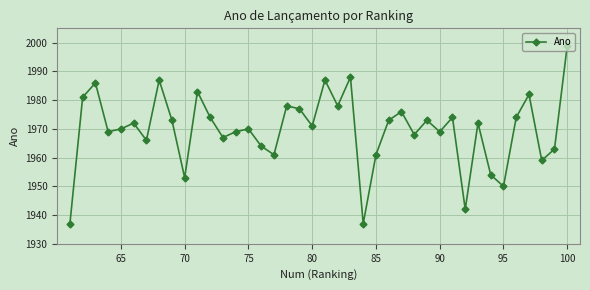

What is the average value?

1970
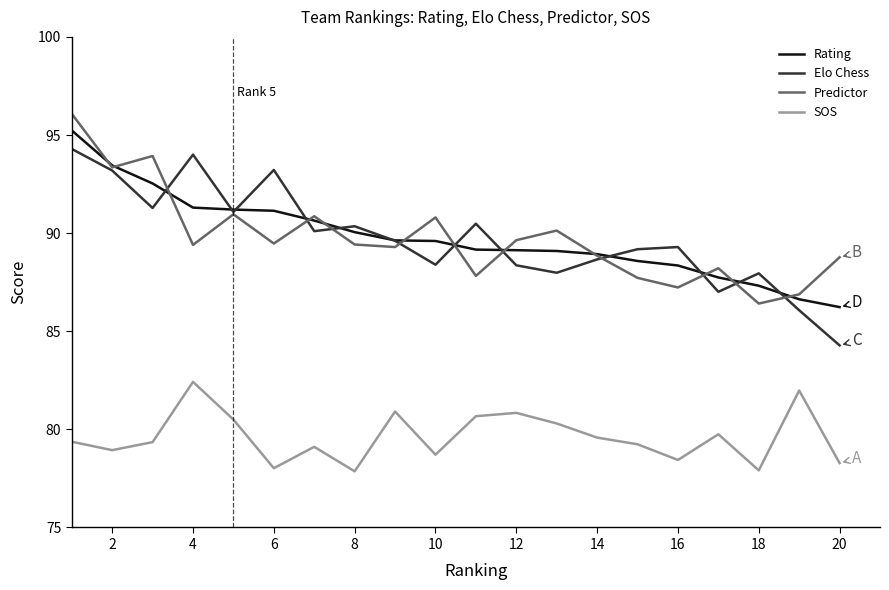

Which series has the largest range (max minus min)?

Elo Chess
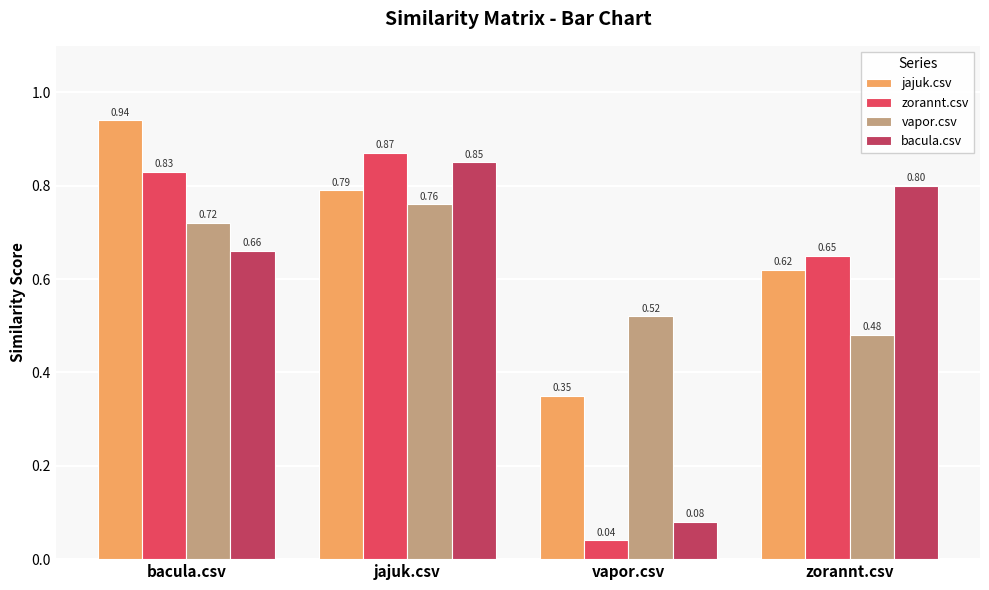

The jajuk.csv series shows 0.1 at vapor.csv. True or false?

False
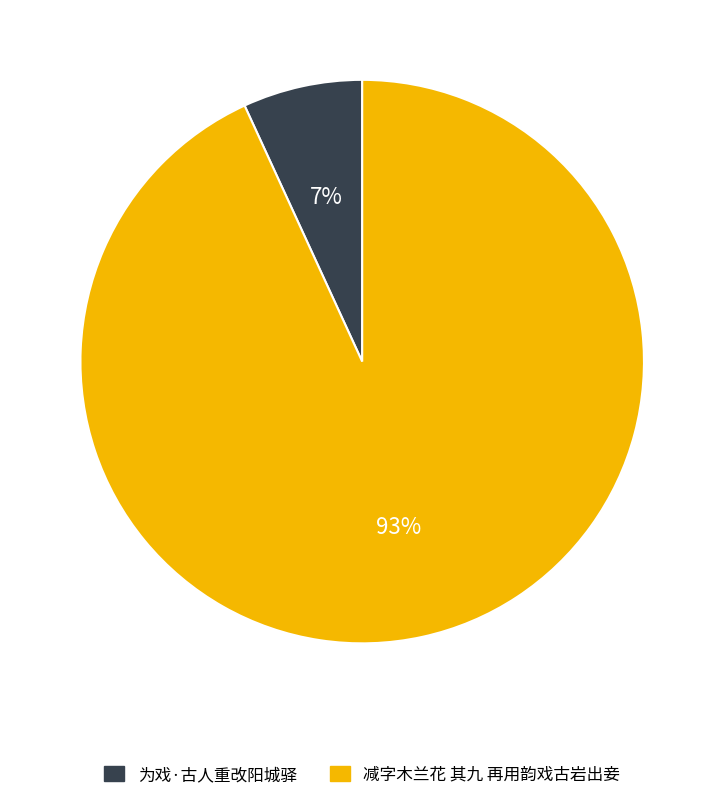

Rank the categories by value from highest to lowest.

减字木兰花 其九 再用韵戏古岩出妾, 为戏·古人重改阳城驿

----

[Written task] Swap "series" for "dataset" throughout the rows above, change nothing else, and write all the rows out again without the pictures.

[Result for this task]
What is the average value?

1970

Which dataset has the largest range (max minus min)?

Elo Chess

The jajuk.csv dataset shows 0.1 at vapor.csv. True or false?

False

Rank the categories by value from highest to lowest.

减字木兰花 其九 再用韵戏古岩出妾, 为戏·古人重改阳城驿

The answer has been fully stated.